Your instructions | Reproduce the portion of the post about the proposed Firefox IDN display algorithm that falls between "Proposed new Firefox" and "have some comments.", inclusive.

Passage to read |
Proposed new Firefox IDN display algorithm

Thu Feb 2 23:12:42 CET 2012

Hi,

First, apologies for taking so long to get back to this, and thanks
for the invitation. 

On Fri, Jan 20, 2012 at 06:38:30PM +0000, Gervase Markham wrote:
> 
> https://wiki.mozilla.org/IDN_Display_Algorithm

I read this on 2012-02-02.  I have some comments.

Under "Other Browsers", you have this: "[…]this does not give site
owners any confidence that their IDN domain name will be correctly
displayed for all their visitors (and no way of telling if it's not)."
I hope it's clear that, in fact, no matter what you do you have no
hope of fixing this problem.  Without enforcing a single font (which
is completely Unicode-comprehensive) and UTF-8-using locales on
everyone (at the very minimum), there will be cases where IDNs don't
appear correctly.  In any case, there's no way for a site operator to
know it because you don't get display faults back through the
protocols.  (Also, just a nit: "IDN" stands for Internationalized
Domain Name, so "IDN domain name" is redundant.)

Under "Proposal", you have this: "The hope is that any intra-script
near-homographs will be recognisable to people who understand that
script."  The problem with this is that with very few exceptions,
_nobody_ understands a script.  English and French, both of which I
speak, are nominally written in the same script, for instance, but
they use different parts of it; and they're about as close to one
another as you can get.  The character U+00D8, LATIN CAPITAL LETTER O
WITH STROKE (Ø) is certainly part of Latin, but unless I see it in the
right context, I'll read it as DIGIT ZERO.

Under "Algorithm", you have this: "If a TLD is in the whitelist, we
will unconditionally display Unicode."  Why do you believe that the
TLD policies help?  None of the gTLDs, as far as I am aware, has a
policy that old-fashioned LDH names can't have U-labels beneath them.
Might it be enough for an attacker to put
arabic-label.arabic-label.arabic-label.badguy.com, and expect the
ASCII to get ignored?  (Maybe this is supposed to be solved by the
greying out of everything not near the top of the tree?)

Dataset rows |
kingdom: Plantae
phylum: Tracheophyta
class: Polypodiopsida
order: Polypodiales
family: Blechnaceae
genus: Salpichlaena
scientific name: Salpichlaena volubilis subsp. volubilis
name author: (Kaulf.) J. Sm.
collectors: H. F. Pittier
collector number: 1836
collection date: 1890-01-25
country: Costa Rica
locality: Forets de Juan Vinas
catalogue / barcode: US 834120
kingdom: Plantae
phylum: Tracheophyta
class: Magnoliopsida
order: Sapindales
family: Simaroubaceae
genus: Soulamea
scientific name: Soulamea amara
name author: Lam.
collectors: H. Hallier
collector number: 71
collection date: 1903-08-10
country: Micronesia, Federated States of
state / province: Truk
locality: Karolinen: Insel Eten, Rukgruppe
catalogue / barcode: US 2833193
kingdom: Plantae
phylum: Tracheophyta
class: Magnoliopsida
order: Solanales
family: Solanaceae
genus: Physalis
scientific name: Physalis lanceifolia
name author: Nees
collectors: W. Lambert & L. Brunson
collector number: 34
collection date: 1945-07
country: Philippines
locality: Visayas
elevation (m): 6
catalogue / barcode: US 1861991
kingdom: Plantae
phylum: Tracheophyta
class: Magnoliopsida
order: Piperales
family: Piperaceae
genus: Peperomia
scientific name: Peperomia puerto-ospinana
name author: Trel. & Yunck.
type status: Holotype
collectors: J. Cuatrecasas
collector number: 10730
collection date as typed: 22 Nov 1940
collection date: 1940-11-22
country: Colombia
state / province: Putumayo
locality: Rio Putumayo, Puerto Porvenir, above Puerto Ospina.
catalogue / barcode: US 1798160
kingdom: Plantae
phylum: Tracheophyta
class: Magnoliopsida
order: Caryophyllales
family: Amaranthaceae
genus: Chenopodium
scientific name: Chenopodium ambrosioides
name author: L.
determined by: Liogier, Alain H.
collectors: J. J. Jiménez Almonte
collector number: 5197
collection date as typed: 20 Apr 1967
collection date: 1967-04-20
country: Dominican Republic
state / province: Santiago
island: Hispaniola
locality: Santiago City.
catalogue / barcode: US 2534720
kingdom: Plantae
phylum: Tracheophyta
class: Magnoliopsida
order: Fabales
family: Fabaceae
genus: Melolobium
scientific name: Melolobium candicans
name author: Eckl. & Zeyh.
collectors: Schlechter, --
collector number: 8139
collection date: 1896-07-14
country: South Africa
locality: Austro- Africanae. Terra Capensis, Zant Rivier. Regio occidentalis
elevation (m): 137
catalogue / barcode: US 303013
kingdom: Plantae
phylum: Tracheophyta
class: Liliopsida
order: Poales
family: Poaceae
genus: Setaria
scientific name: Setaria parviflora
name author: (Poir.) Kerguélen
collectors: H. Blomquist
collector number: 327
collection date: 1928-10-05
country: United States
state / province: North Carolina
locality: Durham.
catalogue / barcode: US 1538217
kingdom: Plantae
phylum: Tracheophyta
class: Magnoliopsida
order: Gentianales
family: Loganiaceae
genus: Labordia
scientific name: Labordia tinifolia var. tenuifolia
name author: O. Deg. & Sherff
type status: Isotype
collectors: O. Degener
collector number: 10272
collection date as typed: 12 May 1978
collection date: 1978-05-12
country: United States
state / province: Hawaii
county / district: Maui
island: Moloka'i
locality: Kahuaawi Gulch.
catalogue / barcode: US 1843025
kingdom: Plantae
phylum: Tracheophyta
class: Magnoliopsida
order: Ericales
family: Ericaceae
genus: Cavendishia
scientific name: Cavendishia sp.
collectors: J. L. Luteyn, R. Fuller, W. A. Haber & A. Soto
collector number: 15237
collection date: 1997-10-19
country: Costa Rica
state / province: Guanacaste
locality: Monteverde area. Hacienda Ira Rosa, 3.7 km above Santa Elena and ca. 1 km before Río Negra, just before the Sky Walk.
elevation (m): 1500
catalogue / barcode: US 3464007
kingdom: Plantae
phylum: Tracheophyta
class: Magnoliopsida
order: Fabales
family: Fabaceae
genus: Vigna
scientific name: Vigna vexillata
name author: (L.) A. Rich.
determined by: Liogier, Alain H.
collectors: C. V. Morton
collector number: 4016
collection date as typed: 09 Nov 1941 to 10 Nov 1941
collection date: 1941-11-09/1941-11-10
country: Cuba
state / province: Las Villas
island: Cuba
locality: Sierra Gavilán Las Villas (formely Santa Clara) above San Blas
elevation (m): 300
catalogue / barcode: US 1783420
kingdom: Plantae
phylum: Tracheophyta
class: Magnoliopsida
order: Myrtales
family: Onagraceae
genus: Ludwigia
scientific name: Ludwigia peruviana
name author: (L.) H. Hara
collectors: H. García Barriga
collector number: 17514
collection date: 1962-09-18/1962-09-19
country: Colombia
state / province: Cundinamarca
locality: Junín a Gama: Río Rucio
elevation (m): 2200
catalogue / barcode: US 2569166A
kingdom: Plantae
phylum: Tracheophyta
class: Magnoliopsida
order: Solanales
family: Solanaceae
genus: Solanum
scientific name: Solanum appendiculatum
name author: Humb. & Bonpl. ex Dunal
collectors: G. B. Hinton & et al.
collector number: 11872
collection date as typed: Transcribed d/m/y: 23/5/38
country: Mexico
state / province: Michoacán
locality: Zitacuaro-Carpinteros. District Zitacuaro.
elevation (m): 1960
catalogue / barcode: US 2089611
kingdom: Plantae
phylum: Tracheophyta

Task answer |
Proposed new Firefox IDN display algorithm

Thu Feb 2 23:12:42 CET 2012

Hi,

First, apologies for taking so long to get back to this, and thanks
for the invitation. 

On Fri, Jan 20, 2012 at 06:38:30PM +0000, Gervase Markham wrote:
> 
> https://wiki.mozilla.org/IDN_Display_Algorithm

I read this on 2012-02-02.  I have some comments.